Mbarara Regional Referral Hospital (MRRH), also known as Mbarara Hospital or Mbarara University Teaching Hospital, is a government-owned healthcare facility located in Mbarara City, in the Western Region of Uganda. It serves as a referral center for the Ankole sub-region, neighboring districts and
surrounding countries, including the Democratic Republic of Congo, Rwanda, Tanzania, and Burundi. The hospital provides specialized and super-specialized services to a catchment area of twelve districts, including the City of Mbarara.

==Location==
The hospital is in Mbarara City, Ankole sub-region and is located within the central business district of the city. This location is approximately 139 km, by road, west of Masaka Regional Referral Hospital, in the city of Masaka. This is approximately 268 km, by road, southwest of Mulago National Referral Hospital, in Kampala, the capital city of Uganda. The geographical coordinates of Mbarara Hospital are0°36'59.0"S, 30°39'32.0"E (Latitude:-0.616389; Longitude:30.658889).

==Overview==
Mbarara Hospital is a public hospital, founded by the Uganda Ministry of Health, and general care in the hospital is free. It is affiliated with the Mbarara University School of Medicine, the medical school of Mbarara University of Science and Technology, and serves as the teaching hospital of that university. The hospital is staffed by medical students and residents. The hospital also acts as a teaching hospital for Nursing students from Bishop Stuart University.
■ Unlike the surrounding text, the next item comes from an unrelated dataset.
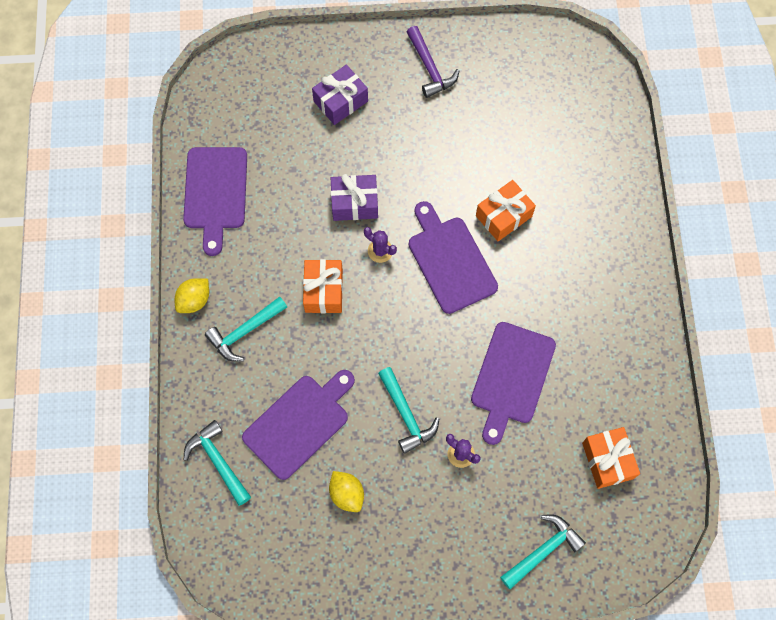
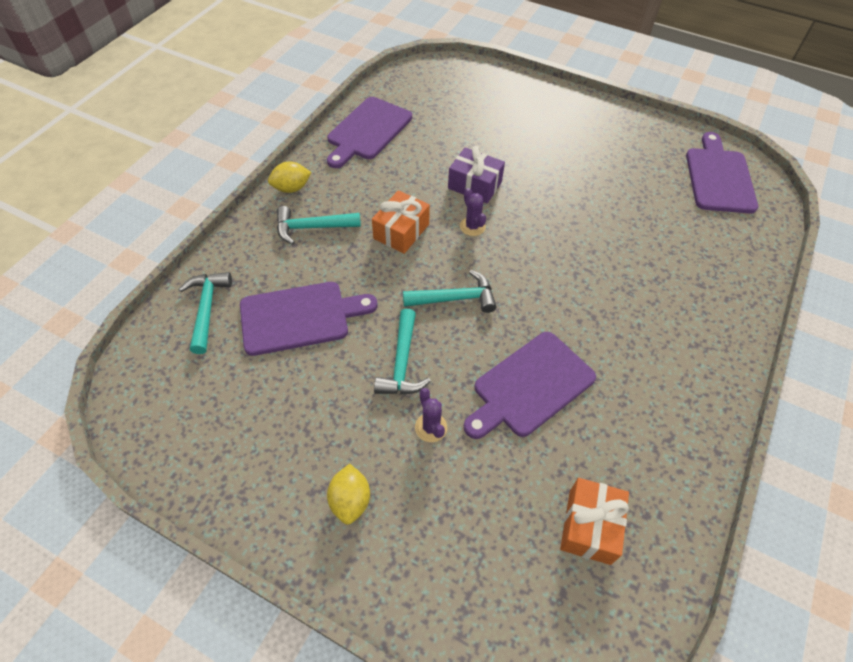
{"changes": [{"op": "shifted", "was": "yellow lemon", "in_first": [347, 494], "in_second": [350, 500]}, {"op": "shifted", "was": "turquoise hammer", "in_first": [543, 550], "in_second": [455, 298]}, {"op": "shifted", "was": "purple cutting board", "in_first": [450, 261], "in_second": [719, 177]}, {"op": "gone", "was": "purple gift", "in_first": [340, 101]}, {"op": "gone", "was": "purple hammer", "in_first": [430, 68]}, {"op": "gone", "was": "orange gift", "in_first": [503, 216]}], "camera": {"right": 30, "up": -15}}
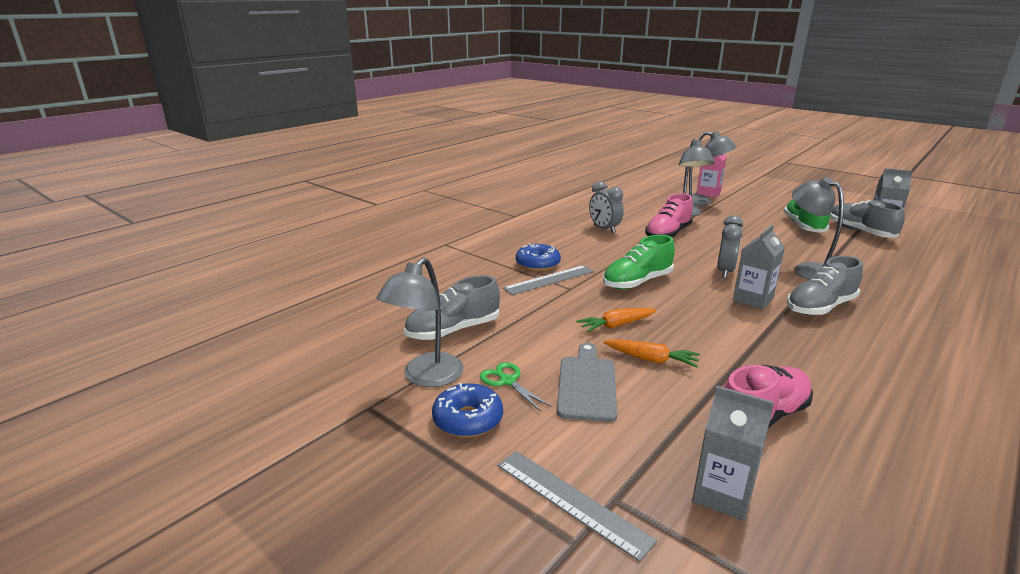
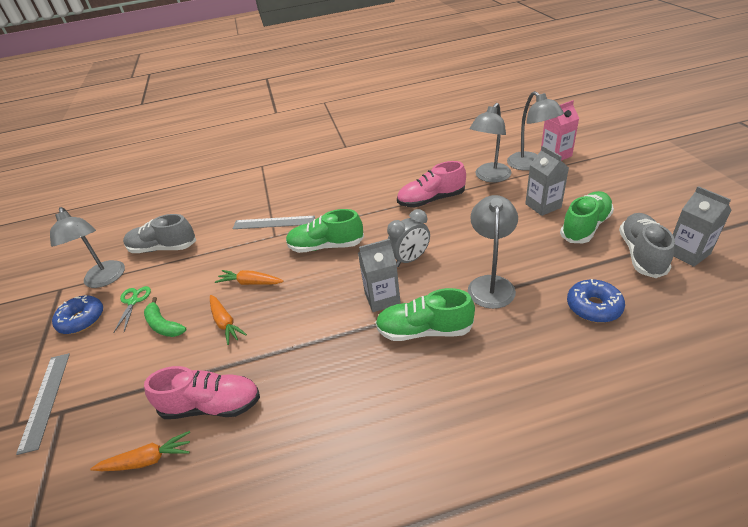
{"changes": [{"op": "rotated", "was": "grey lamp", "in_first": [426, 377], "in_second": [105, 279], "clockwise": -90}, {"op": "new", "now": "orange carrot", "in_second": [147, 460]}, {"op": "swapped", "was": "grey cutting board", "now": "green banana", "in_first": [587, 385], "in_second": [163, 325]}, {"op": "repainted", "was": "grey shoe", "now": "green shoe", "in_first": [820, 307], "in_second": [424, 330]}, {"op": "shifted", "was": "grey carton", "in_first": [723, 494], "in_second": [543, 206]}, {"op": "shifted", "was": "blue donut", "in_first": [537, 264], "in_second": [593, 307]}, {"op": "gone", "was": "grey clock", "in_first": [604, 229]}], "camera": {"right": 40, "up": 15}}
Mbarara Hospital is one of the 15 internship Hospitals in Uganda where graduates of Ugandan medical schools can serve one year of internship under the supervision of qualified specialists and consultants. Its bed capacity is 600, although, as is the case with many Ugandan public hospitals, many more patients are admitted, with the excess sleeping on the floors. There is an acute shortage of functioning equipment for provision of tertiary healthcare services.

==Renovations==
In January 2011, President Yoweri Museveni laid the foundation stone at the hospital to mark the renovation, rehabilitation, and expansion of the hospital and transform it into a National Referral Hospital. The physical works were undertaken by the Excel Construction Company, a subsidiary of the Madhvani Group. The work, expected to take approximately 18 months, was anticipated to be complete by the end of 2011. The hospital's bed capacity was increased from 300 to 608.

In June 2024, construction began on a new 100-bed, stand-alone, four story, neonatal intensive care unit at a cost of US$1.9 million, donated by the World Bank.